En temps normal, déjà, le travail dans les abattoirs y est physiquement pénible. Thierry Girard décrit une ambiance particulière : “ils doivent porter des carcasses d’animaux très lourds, ce qui provoque des troubles musculo-squelettiques… Sans parler des gestes répétitifs et du sang des animaux.”

Même si chacun porte un masque, en période d’épidémie, la sécurité sanitaire dans les abattoirs n’est pas garantie. “Avec l’humidité, les masques perdent de leur capacité de filtration et tiennent rarement quatre heures “, pointe l’Agence nationale de sécurité sanitaire (Anses). Un théâtre idéal pour la propagation du coronavirus. 
 

À l’abattoir de Grenoble, pas de contamination encore observée

“On est une petite équipe, d’une vingtaine de personnes environ, et les postes de travail sont espacés de six mètres.” Pour le président de l’abattoir de Grenoble, Eric Rochas, pas d’appréhension.

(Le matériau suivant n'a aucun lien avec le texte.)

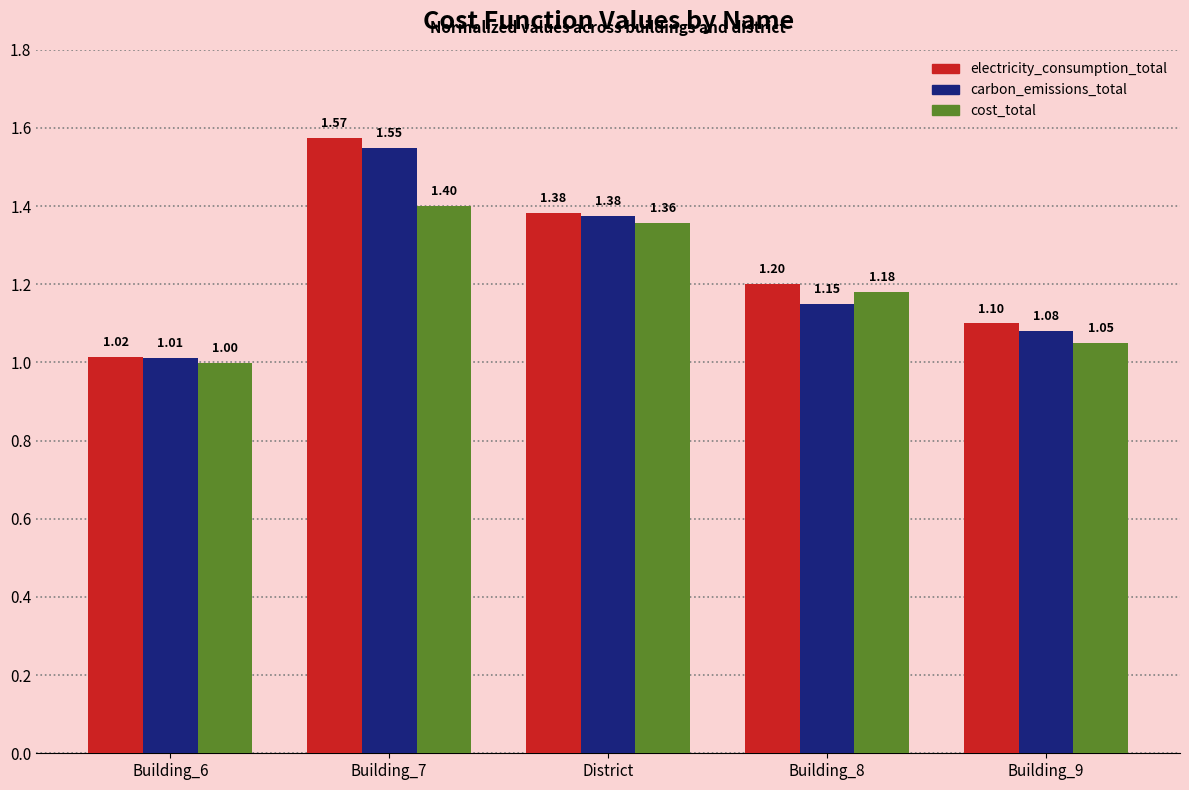

At which category is the sum across all series the highest?

Building_7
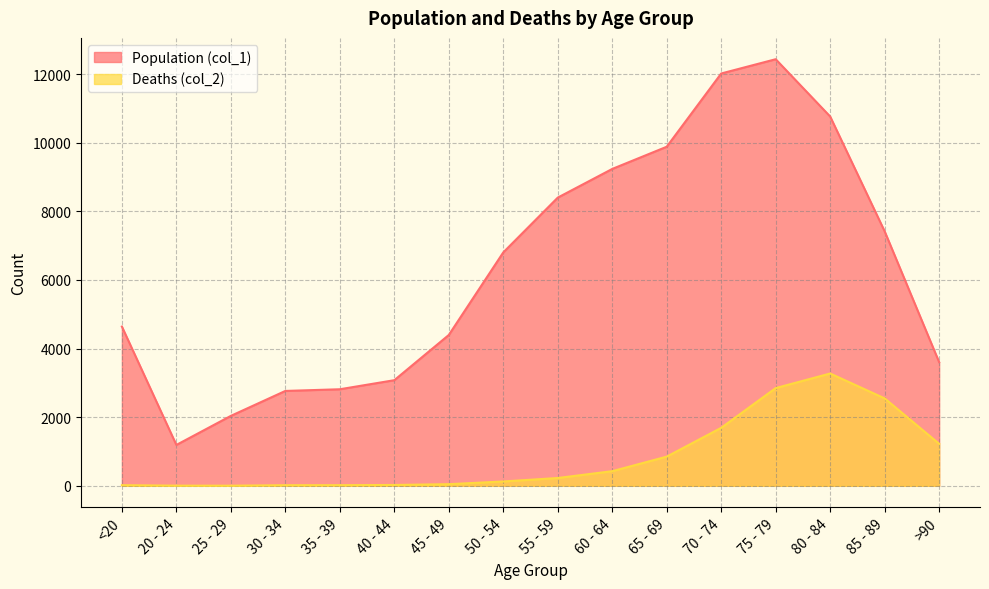

How many lines are shown in the chart?

2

Avant le confinement, des mesures d’hygiène ont été mises en place. Protocole de distanciation sociale, lavages des mains, aucun contact humain, rien n’est laissé est hasard. “Aujourd’hui, les clients rentrent un à un, pas de foule et il y a du gel hydroalcoolique à toutes les entrées. Les salariés portent une tenue spéciale à l’intérieur et désinfectent régulièrement les couteaux. On n’est pas entassés les uns sur les autres.”
 

Pour autant, Eric Rochas avoue avoir eu quelques inquiétudes au début de l’épidémie, liées aux manques d’informations sur la maladie. Jusqu’à maintenant, il reste attentif. Tout au long du confinement, la production des abattoirs en France n’a pas cessé et a augmenté avec une demande de viande plus importante en supermarchés. 

 

“La reconnaissance du Covid-19 comme maladie professionnelle”

“On réclame des mesures de dépistages au moindre doute et la reconnaissance du Covid-19 comme maladie professionnelle” exige la FGA-CFDT, syndicat majoritaire dans l’agro-alimentaire.

Concernant les risques posés par la consommation de viande, pas d’inquiétude : aucune infection par voie digestive n’a pour l’heure été identifiée. Généralement, la cuisson suffit à écarter tout risque éventuel.
 

Interrogé par France 3 Bretagne, le médecin du CHU de Rennes Matthieu Revest, doute de la résistance du virus sur les surfaces inertes comme la viande. “Dans un abattoir […] tout au long de la chaîne, les produits sont très protégés, avant même cette période d’épidémie, expose le spécialiste des maladies infectieuses. Le virus ne résisterait pas aux processus de protection de la viande contre les autres pathogènes habituels : bactéries, etc.”